One obvious reason behind Booking.com's expansion into business travel is to capture more customers. And whether travel managers like it or not, a certain percentage of their travelers are already booking on Booking.com, so they may as well have the content available to them through their OBTs. When Booking.com content is included alongside the existing travel program content, Wood said, and the negotiated rate is still at the top, the attachment rate rises. "We see there is a higher adoption rate in the travel program than before, because [the traveler] no longer has to come to Booking.com to see what [they] are missing out on," Wood said. "And many times our logo is there, so people know that our content is there."
Some travel managers have complained that including such OTA content in the OBT hurts the traveler, citing that users might not get loyalty points or certain amenities that have been included in corporate negotiated rates. Wood disputed that. "If a corporate traveler books a Booking.com rate, it means we either had a better price or more availability when they made the booking," he said. "What we see is even within chain properties, we are the last to be turned off. We have last-room availability, [even] when your existing travel program doesn't and when your negotiated rate is blacked out.

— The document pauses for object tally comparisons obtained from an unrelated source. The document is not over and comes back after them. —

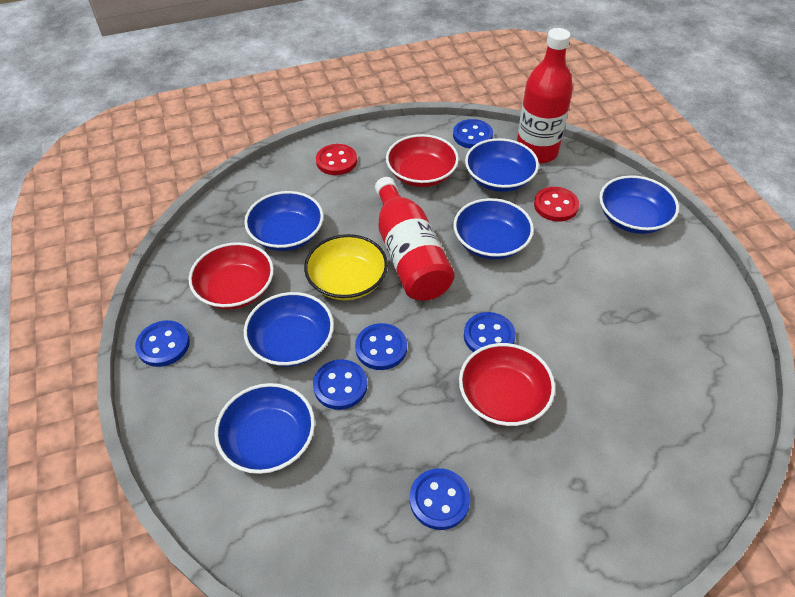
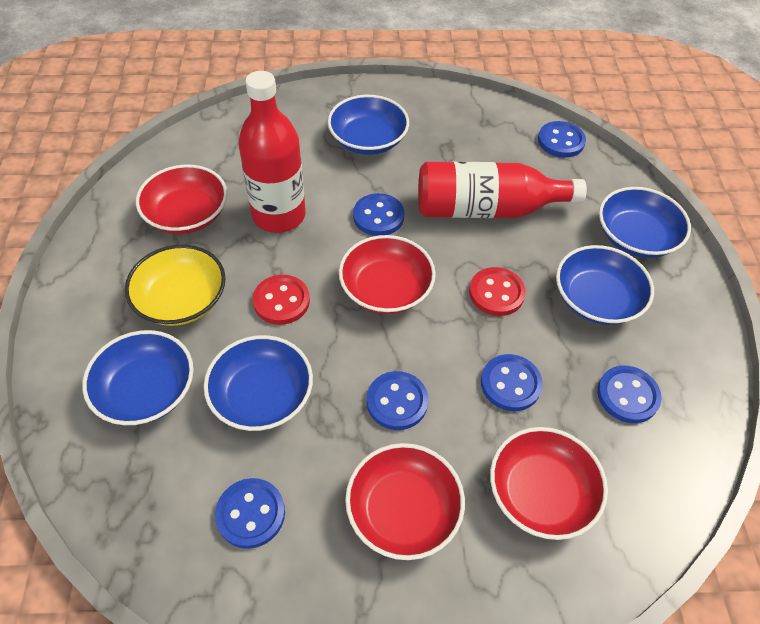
blue bowl: [214,383,315,474] [244,191,324,251] [244,292,334,367] [453,198,534,260] [465,138,539,192] [599,175,679,234] = 6 -> [82,330,194,425] [204,335,313,431] [328,95,409,155] [556,245,654,325] [599,187,691,258] = 5
red bowl: [188,242,274,310] [386,134,459,187] [459,343,555,426] = 3 -> [136,164,227,234] [339,235,436,314] [345,443,465,560] [490,427,608,540] = 4

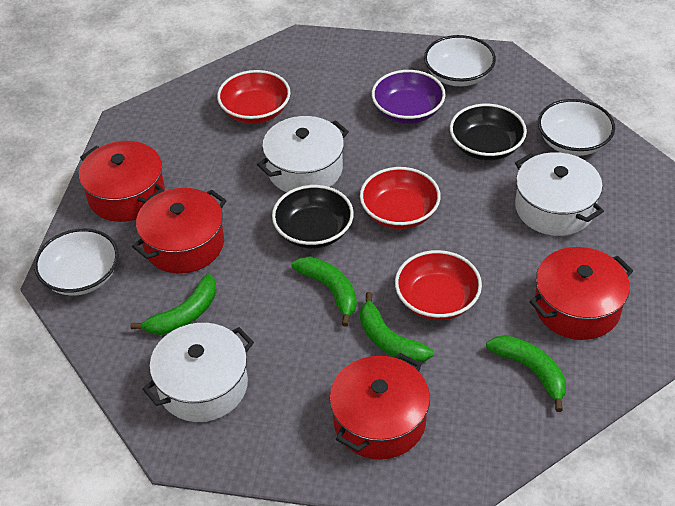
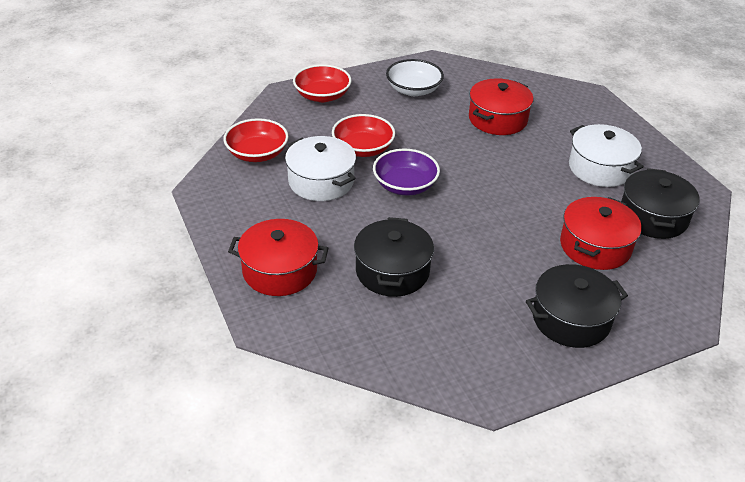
black bowl: [272,185,354,249] [450,104,527,161] = 2 -> none = 0
black pot: none = 0 -> [354,217,434,297] [526,264,628,348] [621,168,700,239] = 3
green banana: [130,274,217,335] [291,257,357,327] [360,292,434,363] [486,335,566,412] = 4 -> none = 0
red pot: [79,141,165,222] [132,188,227,274] [329,353,430,460] [529,247,633,340] = 4 -> [228,219,328,296] [469,78,534,135] [560,197,642,270] = 3
white bowl: [34,228,119,296] [424,35,496,86] [538,99,615,156] = 3 -> [386,59,444,96] = 1
white pot: [142,323,254,422] [257,116,349,192] [515,152,604,236] = 3 -> [285,136,356,201] [569,124,643,187] = 2

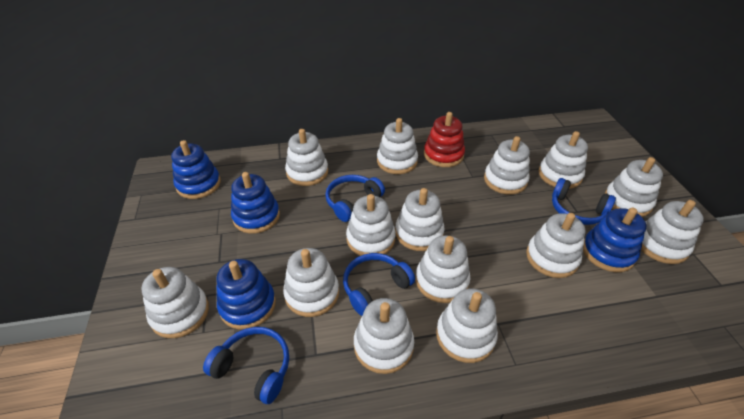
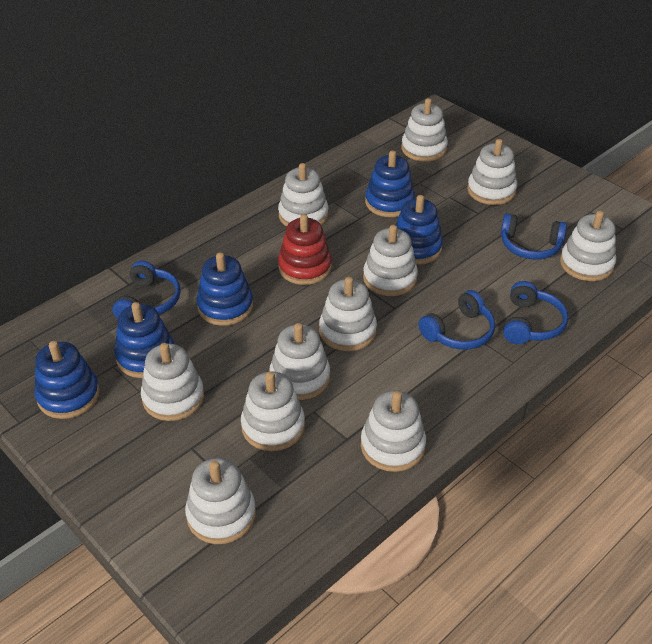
blue stacking toy: [171,140,221,199] [216,259,276,330] [231,172,280,234] [583,207,646,272] = 4 -> [34,341,100,419] [114,302,174,378] [196,252,253,326] [365,150,415,217] [395,195,443,264] = 5
white stacking toy: [142,267,209,338] [283,248,339,317] [285,129,328,186] [346,194,396,256] [354,298,414,374] [377,118,418,174] [395,188,445,251] [416,235,470,303] [436,288,498,363] [484,136,530,195] [526,213,586,278] [539,131,588,189] [605,157,663,217] [641,200,704,264] = 14 -> [141,343,204,421] [185,458,256,544] [241,372,305,451] [269,323,330,400] [278,163,328,226] [319,277,377,351] [361,391,426,472] [363,225,418,296] [401,98,448,162] [467,139,517,205] [560,211,616,281] = 11

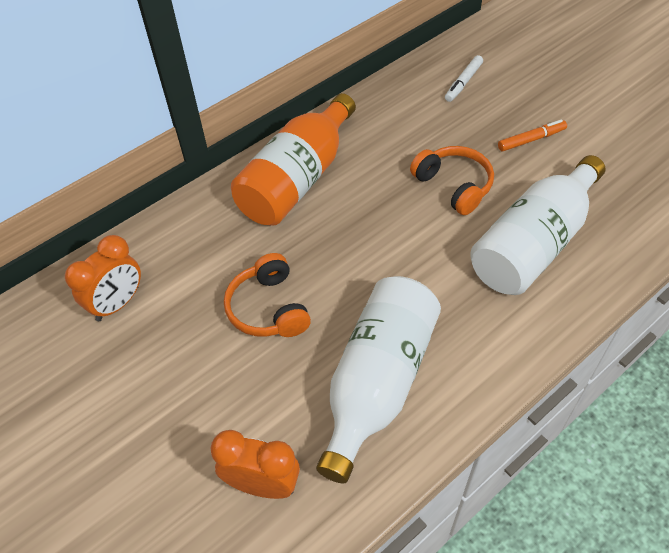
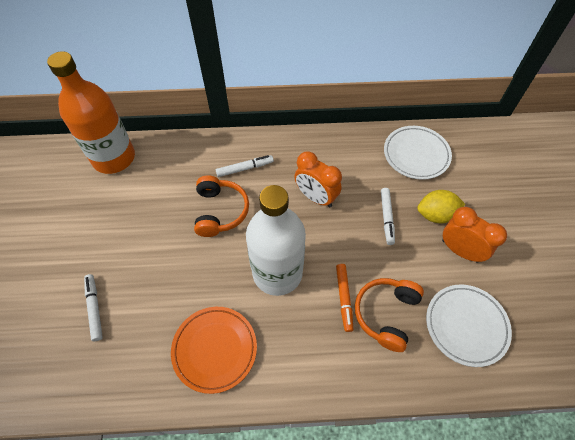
orange plate: none = 0 -> [171,307,257,394] = 1
white bottle: [316,276,441,483] [470,155,606,295] = 2 -> [246,185,306,296] = 1
white marker: [445,55,483,102] = 1 -> [84,274,103,341] [216,155,274,177] [381,188,395,245] = 3
white plate: none = 0 -> [384,126,452,180] [426,285,512,367] = 2
yellow lemon: none = 0 -> [417,190,465,223] = 1

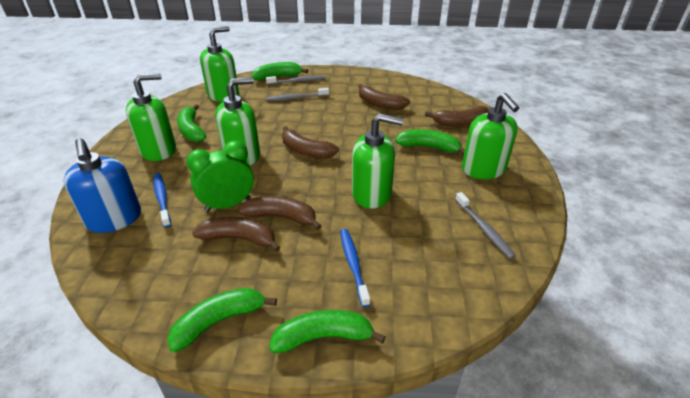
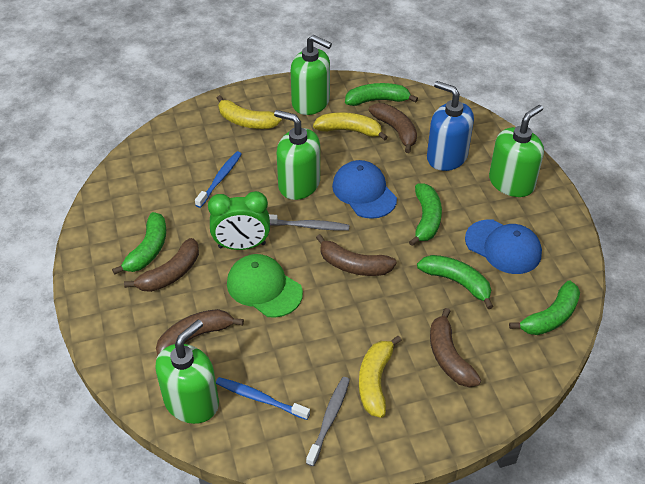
blue cap: none = 0 -> [332,160,397,219] [465,219,542,274] = 2
green cap: none = 0 -> [227,254,303,318] = 1
green soap dispenser: [126,73,176,161] [200,26,239,102] [215,77,260,165] [352,113,403,209] [462,93,519,179] = 5 -> [155,320,219,424] [274,110,320,200] [291,35,332,115] [489,105,544,197] = 4
grey toothbrush: [266,76,326,85] [266,88,329,101] [455,192,516,259] = 3 -> [269,214,349,231] [306,377,350,466] = 2
yellow banana: none = 0 -> [217,95,282,129] [313,112,388,141] [359,336,402,418] = 3

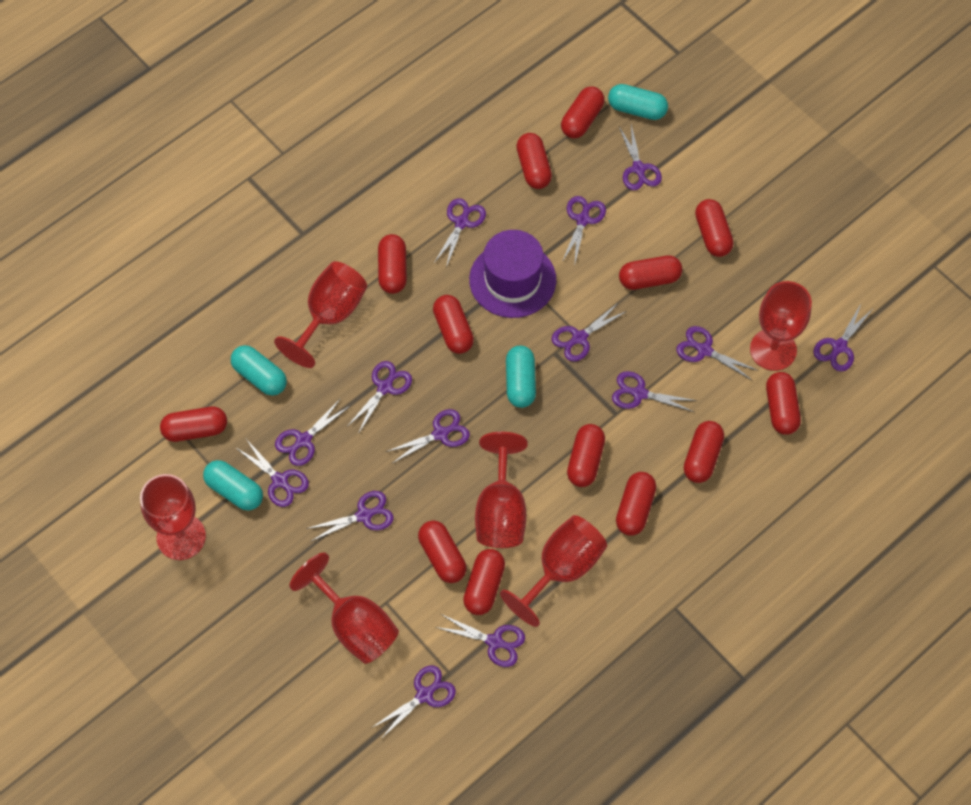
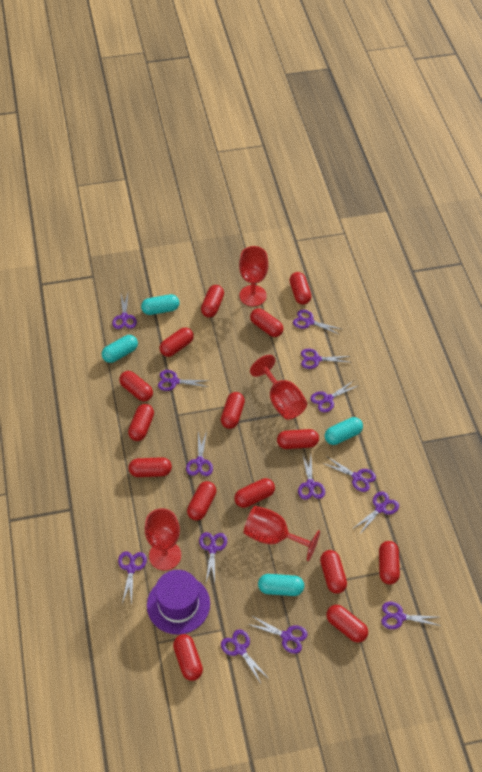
red capsule: [160,407,227,442] [378,234,407,294] [418,521,466,583] [433,295,474,354] [463,549,505,615] [516,133,552,189] [561,87,605,138] [567,424,605,487] [616,472,656,536] [619,255,682,290] [684,421,724,483] [695,199,734,257] [766,372,801,435] = 13 -> [119,371,153,401] [128,404,154,441] [129,457,172,477] [159,327,194,357] [173,634,203,681] [187,481,216,521] [201,285,224,317] [221,392,245,429] [234,478,275,508] [250,308,283,337] [277,429,319,449] [290,272,311,305] [320,550,347,594] [326,605,368,643] [379,541,400,584] = 15
red goblet: [140,474,206,560] [274,261,367,368] [289,552,399,664] [475,432,528,548] [500,515,607,627] [750,281,812,371] = 6 -> [145,508,181,571] [239,246,268,306] [244,506,320,561] [250,355,307,420] = 4

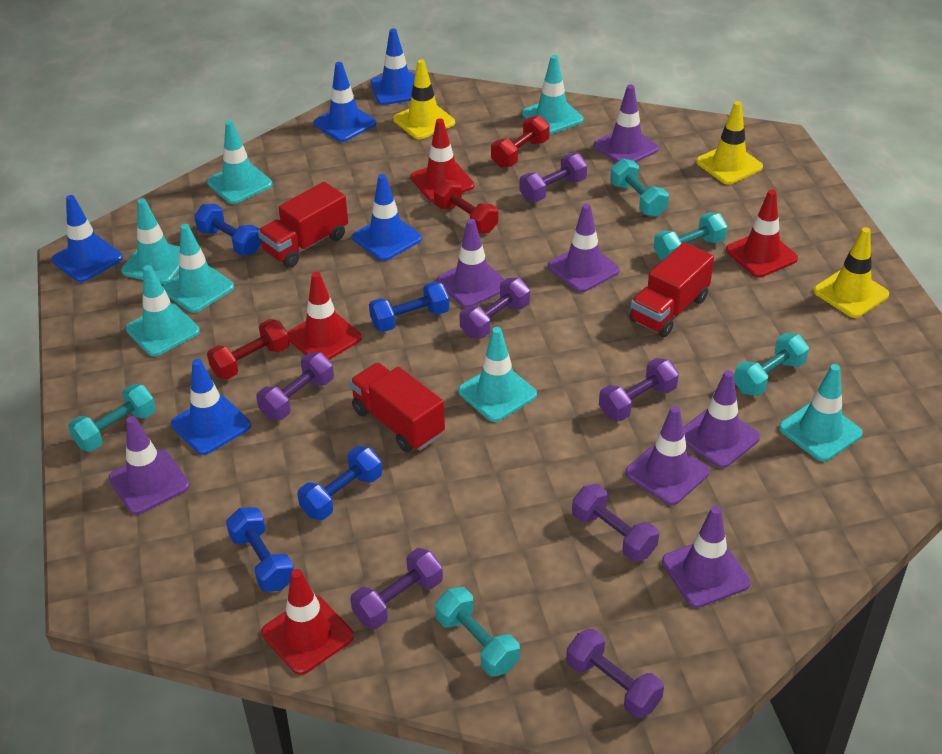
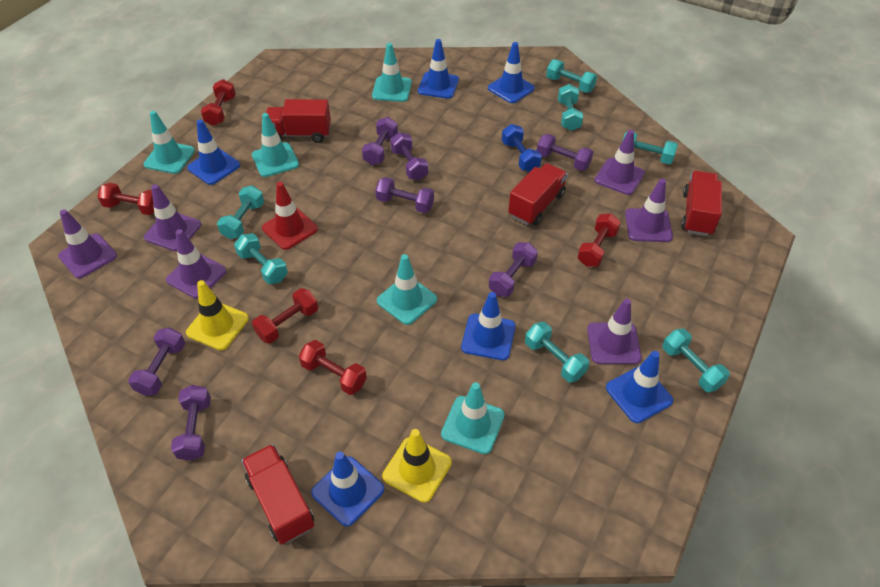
blue dumbbell: [194,204,262,255] [226,507,294,592] [297,446,382,520] [369,281,449,332] = 4 -> [502,124,542,172] = 1
blue traffic cone: [52,195,123,282] [171,359,251,455] [313,62,376,142] [352,174,422,261] [370,28,415,105] = 5 -> [187,120,240,185] [311,452,384,527] [418,39,459,99] [461,292,515,360] [488,42,535,103] [606,351,673,423] = 6
purple traffic cone: [108,416,190,515] [437,219,505,308] [548,204,620,292] [594,85,659,163] [625,406,710,505] [662,506,750,608] [683,370,760,468] = 7 -> [58,209,117,278] [144,184,201,251] [166,229,226,299] [587,299,642,364] [595,130,645,195] [625,179,673,242] = 6
red dumbbell: [207,319,289,380] [434,180,498,233] [491,115,550,168] = 3 -> [97,183,154,215] [201,79,236,126] [252,288,318,343] [299,340,367,395] [577,214,621,267] = 5
red traffic cone: [261,569,354,675] [287,272,362,360] [411,119,474,202] [726,190,798,277] = 4 -> [262,182,318,250] = 1
red truck: [258,182,348,268] [349,363,445,452] [629,242,714,337] = 3 -> [241,444,314,545] [266,99,331,143] [508,163,568,225] [681,171,722,236] = 4
turquoise dumbbell: [68,384,156,452] [435,587,520,677] [610,158,669,217] [654,212,728,261] [734,333,809,396] = 5 -> [217,185,264,239] [234,233,288,284] [525,322,589,383] [546,59,597,93] [558,84,583,131] [623,131,678,164] [662,329,730,393] = 7
turquoise traffic cone: [121,199,180,284] [126,265,200,356] [162,224,234,313] [207,121,272,204] [458,327,537,422] [522,55,583,135] [779,364,863,462] = 7 -> [143,111,195,174] [252,113,299,177] [372,43,412,102] [377,254,437,325] [441,382,505,454] = 5
yellow traffic cone: [393,59,455,139] [696,101,763,184] [814,227,889,318] = 3 -> [186,280,249,350] [382,429,452,503] = 2

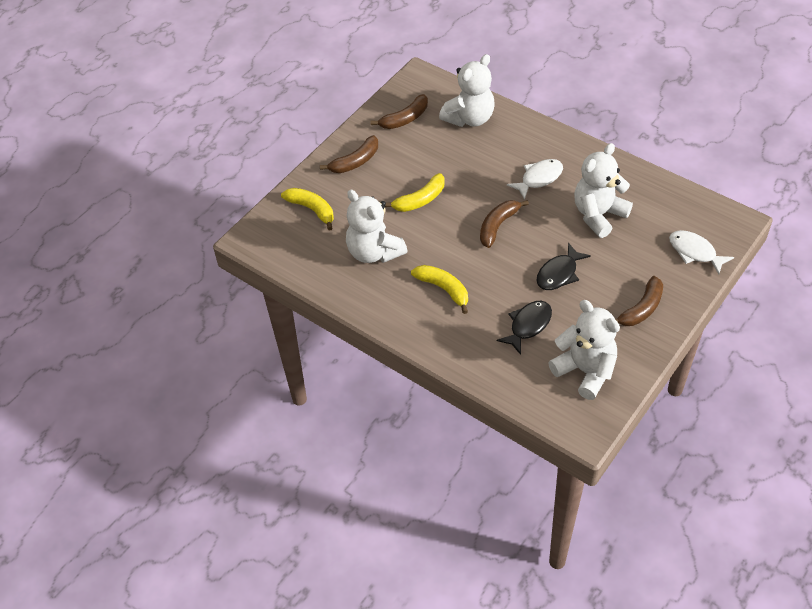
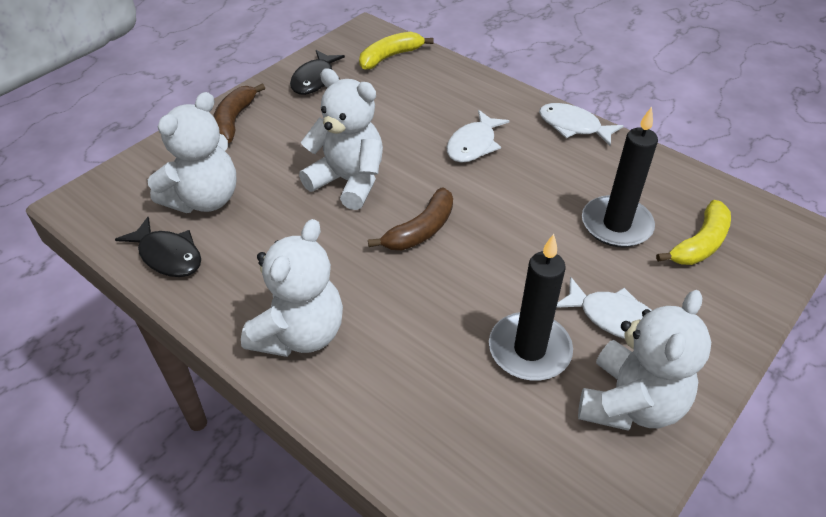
black candle: none = 0 -> [489,234,573,381] [582,107,658,247] = 2
brown banana: [320,135,378,173] [371,94,428,129] [480,200,529,248] [615,276,663,326] = 4 -> [213,83,265,143] [368,187,453,250] = 2
white fish: [507,159,563,200] [669,230,734,274] = 2 -> [447,110,509,163] [539,103,624,146] [556,277,652,339] = 3
yellow banana: [281,188,334,230] [385,173,445,212] [411,265,468,314] = 3 -> [359,32,434,70] [656,200,731,265] = 2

And if you really think about it, are those loyalty points or ‘free water' really free when the rate might be, say, $50 higher per night?"
He also challenged the issue that business travelers don't know what they are getting when they book a Booking.com room. "If there is a problem with clarity of what is included in [our] rate and what is not, you need to talk to your OBT, because it's their fault," he said. "Our API pushes out all of that information. It's abundantly clear what is included in every single rate. If your OBT doesn't support that, they need to upgrade or you need to move to one that can."